# eye water



## Privyprowlerz (Jan 16, 2016)

*well, I finally broke down and bought this beauty. this bottle 
has been on my list for decades. we do a lot of digging in the 
area, and I've never even dug a broken one. 

I have it in the tumbler now buffing it up a bit. 

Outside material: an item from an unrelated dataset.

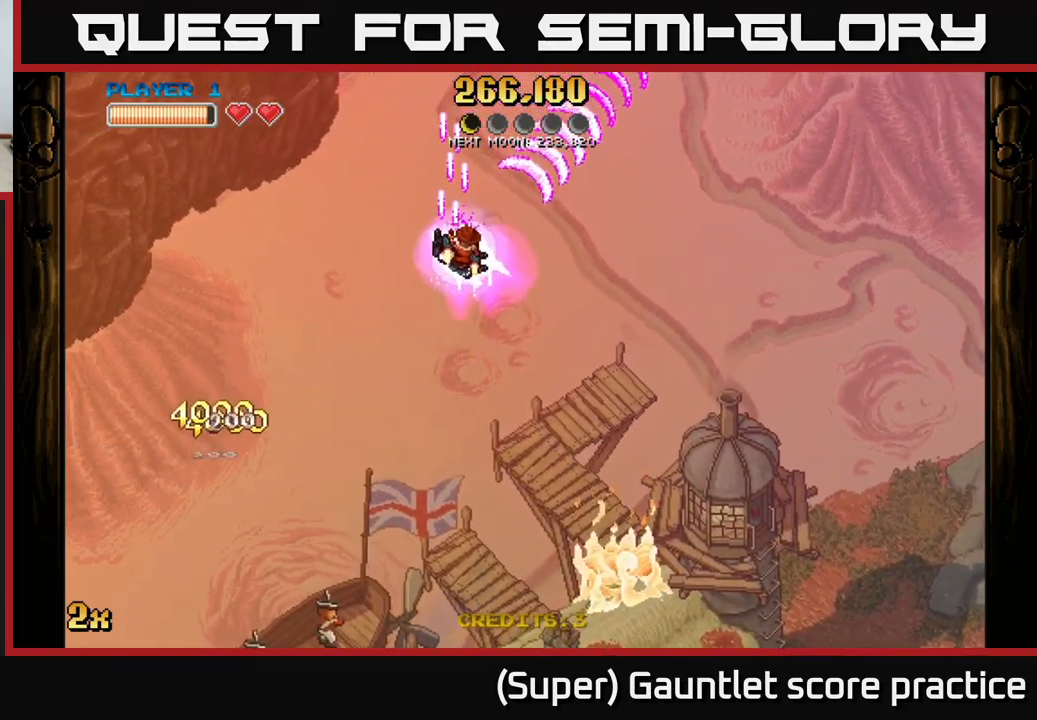
{"buttons": ["A"], "left_stick": "center", "events": [[317, "left_stick", "center"]]}
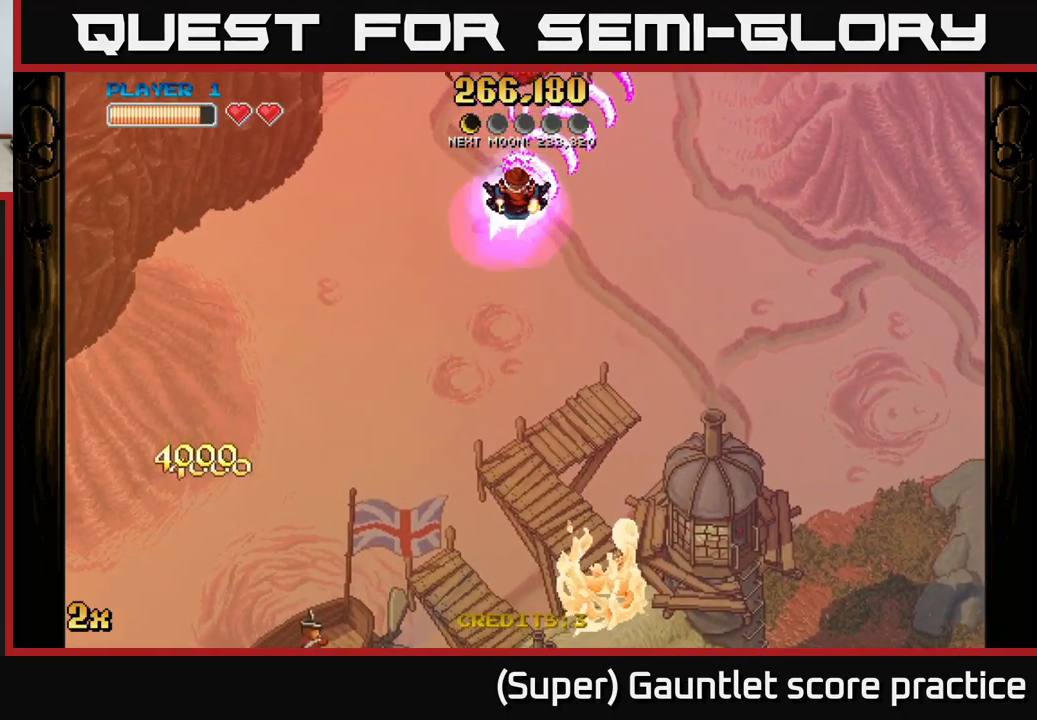
{"buttons": ["A"], "left_stick": "left", "events": [[34, "left_stick", "right"], [134, "left_stick", "center"], [317, "left_stick", "down-left"], [500, "left_stick", "left"]]}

will share a few pics later.

Jim *


----------



## Privyprowlerz (Jan 16, 2016)

There, that's better. don't want anyone getting a crink in their neck.......


----------



## andy volkerts (Jan 17, 2016)

Wow that's pretty rare!! from a town that has even changed its name, Love it, I got a Switchback cough cure from a digger from  Pennsy on e-bay that's pretty rare too.......Andy


----------



## anj2006 (Jan 17, 2016)

Thats a nice addition!  Thats going to look good on the shelf.


----------



## anj2006 (Jan 17, 2016)

I would like to get one of them!!


----------



## Privyprowlerz (Jan 18, 2016)

*the new eye water bottle came 
out of the tumbler last night. 
really nice. 

Jim *


----------



## anj2006 (Jan 18, 2016)

That came out beautiful!  Real nice!!!


----------



## Goodman (Jan 18, 2016)

Beautiful bottle !


----------